Test: Nokia X6 – Handy mit Gratismusik

Das Nokia »Comes with Music«-Konzept ist sehr interessant. Ein Jahr lang unbegrenzt und kostenlos Musik herunterladen beim Kauf eines Nokia-Musikhandys. Zum Beispiel des neuen X6. Das ist sowas wie der innoffizielle Nachfolger des 5800 XpressMusic und darf sich über viele Verbesserungen wie zum Beispiel einen kapazitiven Bildschirm freuen. Wir haben das Nokia-Handy für euch getestet.

Schon beim 5800 XpressMusic gehen die Meinungen weit auseinander. Die eine Partei ist vollkommen begeistert, die andere kann es auf den Tod nicht ausstehen. Das X6 ist trotz anderer Namensgebung wohl als direkter Nachfolger des 5800 anzusehen.
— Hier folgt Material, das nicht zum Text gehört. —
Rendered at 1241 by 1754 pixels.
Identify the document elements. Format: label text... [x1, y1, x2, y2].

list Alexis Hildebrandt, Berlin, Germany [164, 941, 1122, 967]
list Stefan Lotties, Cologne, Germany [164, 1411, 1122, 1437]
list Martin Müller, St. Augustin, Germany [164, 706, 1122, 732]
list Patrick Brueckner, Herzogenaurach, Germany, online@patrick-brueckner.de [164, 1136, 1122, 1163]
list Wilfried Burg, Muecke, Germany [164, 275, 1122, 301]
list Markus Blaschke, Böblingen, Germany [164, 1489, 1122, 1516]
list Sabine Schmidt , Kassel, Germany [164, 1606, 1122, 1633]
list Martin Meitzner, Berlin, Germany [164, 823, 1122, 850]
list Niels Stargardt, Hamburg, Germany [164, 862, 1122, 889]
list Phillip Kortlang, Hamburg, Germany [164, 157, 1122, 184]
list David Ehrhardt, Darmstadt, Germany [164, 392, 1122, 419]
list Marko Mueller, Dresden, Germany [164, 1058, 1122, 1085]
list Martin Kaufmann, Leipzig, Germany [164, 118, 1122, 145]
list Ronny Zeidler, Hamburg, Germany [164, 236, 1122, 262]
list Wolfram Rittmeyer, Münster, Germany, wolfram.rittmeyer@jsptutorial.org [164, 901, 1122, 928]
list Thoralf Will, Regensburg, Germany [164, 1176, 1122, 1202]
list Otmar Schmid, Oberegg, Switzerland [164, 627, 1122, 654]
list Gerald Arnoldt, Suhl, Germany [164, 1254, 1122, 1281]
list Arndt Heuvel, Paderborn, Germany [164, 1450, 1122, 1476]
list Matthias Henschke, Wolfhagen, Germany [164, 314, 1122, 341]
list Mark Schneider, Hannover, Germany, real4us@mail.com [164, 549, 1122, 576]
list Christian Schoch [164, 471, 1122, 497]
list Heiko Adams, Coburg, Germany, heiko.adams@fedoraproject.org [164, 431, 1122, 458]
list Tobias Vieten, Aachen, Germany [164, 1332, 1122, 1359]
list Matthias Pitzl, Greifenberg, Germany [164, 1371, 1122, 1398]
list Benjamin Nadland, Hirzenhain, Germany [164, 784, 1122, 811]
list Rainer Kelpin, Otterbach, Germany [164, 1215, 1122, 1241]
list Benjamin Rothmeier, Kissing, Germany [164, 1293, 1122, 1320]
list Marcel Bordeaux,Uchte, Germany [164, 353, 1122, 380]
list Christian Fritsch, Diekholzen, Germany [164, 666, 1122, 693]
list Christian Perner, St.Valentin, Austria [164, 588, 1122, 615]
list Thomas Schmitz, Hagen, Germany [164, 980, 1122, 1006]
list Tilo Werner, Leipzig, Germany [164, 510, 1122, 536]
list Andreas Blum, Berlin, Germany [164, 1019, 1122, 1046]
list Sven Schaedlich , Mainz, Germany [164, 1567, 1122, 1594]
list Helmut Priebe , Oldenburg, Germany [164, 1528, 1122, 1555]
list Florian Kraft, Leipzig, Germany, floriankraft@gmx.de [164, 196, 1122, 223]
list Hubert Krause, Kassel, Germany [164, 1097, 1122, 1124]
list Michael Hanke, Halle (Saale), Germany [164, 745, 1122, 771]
Nokia hat versucht an einigen Schwächen des ersten Touchscreen-Handys zu arbeiten. Das ist in manchen Fällen gut gelungen – in anderen aber komplett schief gelaufen. Denn:

Neu ist nicht gleich besser

Zunächst möchte ich eine Kritik loswerden: Es ist schön, dass Nokia versucht das alte Symbian-Interface aufzumotzen – schließlich ist es eh nicht mehr zeitgerecht. Das Ganze fühlt allerdings zum altbekannten Problem: Das Gerät wird langsamer. Was nutzen mir hübsche Menü-Animationen, wenn das Handy dadurch sperrig reagiert. Zum Beispiel gibt es jetzt Überblendeffekte, wenn ich den Menü-Button drücke oder irgendeine Funktion aufrufe. Dadurch dauert das Aufrufen dieser Funktion aber noch länger. Das Interface mit den neuen Überblendungen erinnert mich stark an eines dieser Home-Videos, die mit dem Windows-Moviemaker geschnitten wurden und vollgepackt sind mit sinnlosen Effekten.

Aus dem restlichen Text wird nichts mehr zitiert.